May 23 (Bloomberg) -- By a vote of 221-198, the U.S. House passed legislation that would reset interest rates on federal student loans and avert a scheduled doubling of rates this summer.
The bill, H.R. 1911, would peg new student-loan interest rates to yields on the 10-year Treasury note, meaning that the rates would fluctuate. It would also set maximum caps on those variable rates.
The proposal faces opposition in the Democratic-controlled Senate, where Majority Leader Harry Reid of Nevada has endorsed a plan that would extend, for two years, the current fixed rate of 3.4 percent for subsidized Stafford loans, which are available to low-income students.
Without congressional action, the interest rate on those loans will double to 6.8 percent on July 1 -- an action that would affect more than 7 million students.
Under current law, Congress sets the rates for student loans. Legislation enacted in 2007 set the interest rate on new subsidized Stafford loans at 3.4 percent. That rate was to expire last year, in the midst of the presidential campaign, and Congress extended it through June 30, 2013.
A report by the Republican staff of the House Education and the Workforce Committee said the bill passed today would stop “politicians from the business of setting student loan interest rates.”
In addition to subsidized Stafford loans, on which interest doesn’t accrue until after a student graduates, the measure would affect rates for unsubsidized Stafford loans, which are available regardless of financial need, and Plus loans, which are available to graduate students and parents of undergraduates. The current rate for unsubsidized Stafford loans is 6.8 percent; for Plus loans, the rate is 7.9 percent.

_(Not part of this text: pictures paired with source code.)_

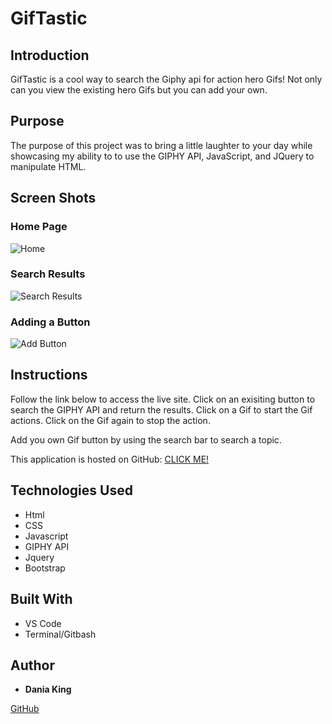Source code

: # GifTastic

## Introduction

GifTastic is a cool way to search the Giphy api for action hero Gifs!
Not only can you view the existing hero Gifs but you can add your own.

## Purpose

The purpose of this project was to bring a little laughter to your day
while showcasing my ability to to use the GIPHY API, JavaScript, and JQuery
to manipulate HTML.

## Screen Shots

### Home Page

![Home](https://res.cloudinary.com/dking14/image/upload/v1595790946/GifTastic/gif_landing_i80oob.jpg "Home Page")

### Search Results

![Search Results](https://res.cloudinary.com/dking14/image/upload/v1595790946/GifTastic/gif_results_wibhci.jpg "Search Results")

### Adding a Button

![Add Button](https://res.cloudinary.com/dking14/image/upload/v1595790945/GifTastic/gif_add_ec16lj.jpg "Add Button")

## Instructions

Follow the link below to access the live site. Click on an exisiting button
to search the GIPHY API and return the results. Click on a Gif to start the
Gif actions. Click on the Gif again to stop the action.

Add you own Gif button by using the search bar to search a topic.

This application is hosted on GitHub: [CLICK ME!](https://nappyloc.github.io/GifTastic/)

## Technologies Used

- Html
- CSS
- Javascript
- GIPHY API
- Jquery
- Bootstrap

## Built With

- VS Code
- Terminal/Gitbash

## Author

- **Dania King**

[GitHub](https://github.com/Nappyloc/GifTastic)
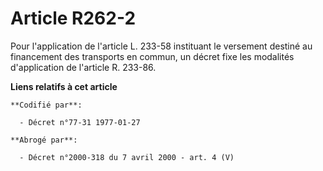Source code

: # Article R262-2

Pour l'application de l'article L. 233-58 instituant le versement destiné au financement des transports en commun, un décret
fixe les modalités d'application de l'article R. 233-86.

**Liens relatifs à cet article**

	**Codifié par**:

	  - Décret n°77-31 1977-01-27

	**Abrogé par**:

	  - Décret n°2000-318 du 7 avril 2000 - art. 4 (V)
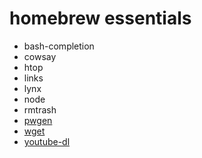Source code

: # homebrew essentials

* bash-completion
* cowsay
* htop
* links
* lynx
* node
* rmtrash
* [pwgen](http://braumeister.org/formula/pwgen)
* [wget](http://braumeister.org/formula/wget)
* [youtube-dl](http://braumeister.org/formula/youtube-dl)
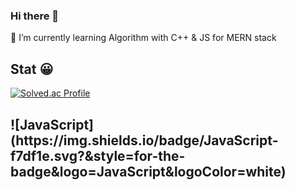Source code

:### Hi there 👋

<!--
**Green-grape/Green-grape** is a ✨ _special_ ✨ repository because its `README.md` (this file) appears on your GitHub profile.

Here are some ideas to get you started:

- 🔭 I’m currently working on ...
- 🌱 I’m currently learning ...
- 👯 I’m looking to collaborate on ...
- 🤔 I’m looking for help with ...
- 💬 Ask me about ...
- 📫 How to reach me: ...
- 😄 Pronouns: ...
- ⚡ Fun fact: ...
-->

🌱 I’m currently learning Algorithm with C++ & JS for MERN stack

<h2>Stat 😀</h2>

[![Solved.ac Profile](http://mazassumnida.wtf/api/v2/generate_badge?boj=yhkim137)](https://solved.ac/yhkim137/)

<h2>
![JavaScript](https://img.shields.io/badge/JavaScript-f7df1e.svg?&style=for-the-badge&logo=JavaScript&logoColor=white)
</h2>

The bill would set interest rates on both types of Stafford loans at the 10-year Treasury yield -- currently around 2 percent -- plus 2.5 percent.
For Plus loans, 4.5 percent would be added to the 10-year T-note yield. It would set the maximum rate on Stafford loans at 8.5 percent and on Plus loans at 10.5 percent. It also would eliminate the cap on the interest rate of consolidated loans that are originated on or after July 1, 2013; the current cap on the rate for consolidated loans is 8.25 percent.

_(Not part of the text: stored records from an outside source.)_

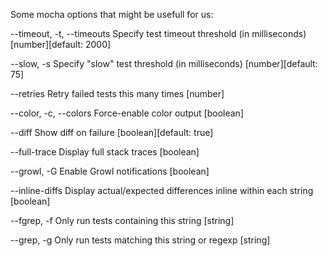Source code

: Some mocha options that might be usefull for us:

--timeout, -t, --timeouts Specify test timeout threshold (in milliseconds)
[number][default: 2000]

--slow, -s Specify "slow" test threshold (in milliseconds)
[number][default: 75]

--retries Retry failed tests this many times [number]

--color, -c, --colors Force-enable color output [boolean]

--diff Show diff on failure
[boolean][default: true]

--full-trace Display full stack traces [boolean]

--growl, -G Enable Growl notifications [boolean]

--inline-diffs Display actual/expected differences
inline within each string [boolean]

--fgrep, -f Only run tests containing this string [string]

--grep, -g Only run tests matching this string or regexp [string]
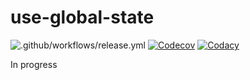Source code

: # use-global-state

![.github/workflows/release.yml](https://github.com/borovin/use-global-state/workflows/.github/workflows/release.yml/badge.svg)
[![Codecov](https://codecov.io/gh/borovin/use-global-state/branch/master/graph/badge.svg)](https://codecov.io/gh/borovin/use-global-state)
[![Codacy](https://api.codacy.com/project/badge/Grade/cc207e48bf554af69e9e5910f8a944c9)](https://app.codacy.com/manual/borovin/use-global-state)

In progress
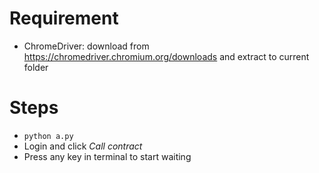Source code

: # Requirement
 - ChromeDriver: download from https://chromedriver.chromium.org/downloads and extract to current folder

# Steps
 - `python a.py`
 - Login and click *Call contract*
 - Press any key in terminal to start waiting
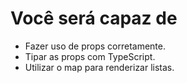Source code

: # Você será capaz de

- Fazer uso de props corretamente.
- Tipar as props com TypeScript.
- Utilizar o map para renderizar listas.
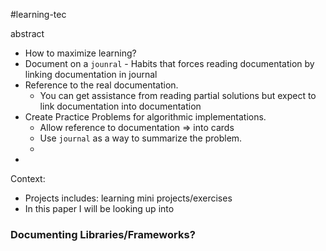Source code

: #learning-tec


abstract
- How to maximize learning?
- Document on a `jounral`
		- Habits that forces reading documentation by linking documentation in journal
- Reference to the real documentation.
	- You can get assistance from reading partial solutions but expect to link documentation into documentation
- Create Practice Problems for algorithmic implementations.
	- Allow reference to documentation => into cards
	- Use `journal` as a way to summarize the problem.
	- 
- 

Context: 
- Projects includes: learning mini projects/exercises
- In this paper I will be looking up into 


### Documenting Libraries/Frameworks?


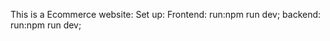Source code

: This is a Ecommerce website:
Set up:
  Frontend:
    run:npm run dev;
  backend:
    run:npm run dev;
    
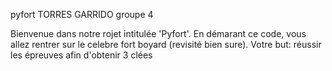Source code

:pyfort TORRES GARRIDO groupe 4

Bienvenue dans notre rojet intitulée 'Pyfort'. En démarant ce code, vous allez rentrer sur le celebre fort boyard (revisité bien sure). Votre but: réussir les épreuves afin d'obtenir 3 clées
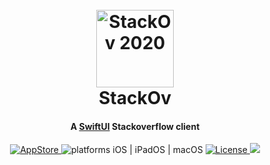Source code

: <h1 align="center">
    <br>
    <a href="https://apps.apple.com/gb/app/stackov/id1511838391"><img
            src="https://raw.githubusercontent.com/surfstudio/StackOv/main/assets/logo.png" alt="StackOv 2020"
            width="124"></a>
    <br>
    <b>StackOv</b>
    <br>
</h1>

<h4 align="center">A <a href="https://developer.apple.com/tutorials/swiftui/"
        target="_blank">SwiftUI</a> Stackoverflow client</h4>

<p align="center">
    <a href="https://apps.apple.com/gb/app/stackov/id1511838391">
        <img src="https://img.shields.io/itunes/v/1511838391?color=1A9AF2&label=%20&logo=App%20Store&logoColor=white" alt="AppStore">
    </a>
    <img src="https://img.shields.io/badge/platforms-iOS%20%7C%20iPadOS%20%7C%20macOS-blue" alt="platforms iOS | iPadOS | macOS">
    <a href="https://github.com/surfstudio/StackOv/blob/main/LICENSE">
        <img src="https://img.shields.io/github/license/surfstudio/StackOv" alt="License">
    </a>
    <a href="https://codecov.io/gh/surfstudio/StackOv">
        <img src="https://codecov.io/gh/surfstudio/StackOv/branch/main/graph/badge.svg?token=1KAPQC9ICT"/>
    </a>
</p>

The White House opposes the House measure and has threatened a veto, in part because the bill would allow interest rates to fluctuate over a loan’s repayment period. House Speaker John Boehner, an Ohio Republican, called the bill a “responsible fix” and said the House and the Senate would have to iron out their differences in a conference committee.

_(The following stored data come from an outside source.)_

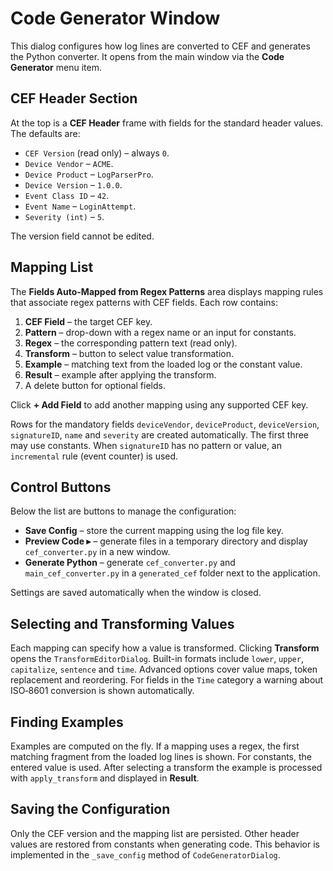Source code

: # Code Generator Window

This dialog configures how log lines are converted to CEF and generates the Python converter. It opens from the main window via the **Code Generator** menu item.

## CEF Header Section

At the top is a **CEF Header** frame with fields for the standard header values. The defaults are:

- `CEF Version` (read only) – always `0`.
- `Device Vendor` – `ACME`.
- `Device Product` – `LogParserPro`.
- `Device Version` – `1.0.0`.
- `Event Class ID` – `42`.
- `Event Name` – `LoginAttempt`.
- `Severity (int)` – `5`.

The version field cannot be edited.

## Mapping List

The **Fields Auto-Mapped from Regex Patterns** area displays mapping rules that associate regex patterns with CEF fields. Each row contains:

1. **CEF Field** – the target CEF key.
2. **Pattern** – drop-down with a regex name or an input for constants.
3. **Regex** – the corresponding pattern text (read only).
4. **Transform** – button to select value transformation.
5. **Example** – matching text from the loaded log or the constant value.
6. **Result** – example after applying the transform.
7. A delete button for optional fields.

Click **+ Add Field** to add another mapping using any supported CEF key.

Rows for the mandatory fields `deviceVendor`, `deviceProduct`, `deviceVersion`, `signatureID`, `name` and `severity` are created automatically. The first three may use constants. When `signatureID` has no pattern or value, an `incremental` rule (event counter) is used.

## Control Buttons

Below the list are buttons to manage the configuration:

- **Save Config** – store the current mapping using the log file key.
- **Preview Code ▸** – generate files in a temporary directory and display `cef_converter.py` in a new window.
- **Generate Python** – generate `cef_converter.py` and `main_cef_converter.py` in a `generated_cef` folder next to the application.

Settings are saved automatically when the window is closed.

## Selecting and Transforming Values

Each mapping can specify how a value is transformed. Clicking **Transform** opens the `TransformEditorDialog`. Built-in formats include `lower`, `upper`, `capitalize`, `sentence` and `time`. Advanced options cover value maps, token replacement and reordering. For fields in the `Time` category a warning about ISO‑8601 conversion is shown automatically.

## Finding Examples

Examples are computed on the fly. If a mapping uses a regex, the first matching fragment from the loaded log lines is shown. For constants, the entered value is used. After selecting a transform the example is processed with `apply_transform` and displayed in **Result**.

## Saving the Configuration

Only the CEF version and the mapping list are persisted. Other header values are restored from constants when generating code. This behavior is implemented in the `_save_config` method of `CodeGeneratorDialog`.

The sponsor of the House bill, Minnesota Republican Representative John Kline, was pessimistic about the possibility of compromise between the two chambers.
“One approach has almost nothing to do with another,” Kline said in an interview. “Senate Democrats and some Democrats in the House are calling to kick the can down the road for two years so Congress can get together again and have a big political fight.”
Reid has said that “passing the House bill would be worse than doing nothing at all,” reflecting concerns that students could face ballooning financing costs if currently low interest rates return to higher levels.
The Senate Democrats’ bill, S. 953, would finance a freezing of current rates by curbing tax breaks for retirement accounts, the oil industry and foreign companies.
In his 2014 budget request, President Barack Obama also proposed pegging student-loan interest rates to the 10-year Treasury note. Under his plan, rates would be fixed for the life of the loan and wouldn’t be subject to maximum caps.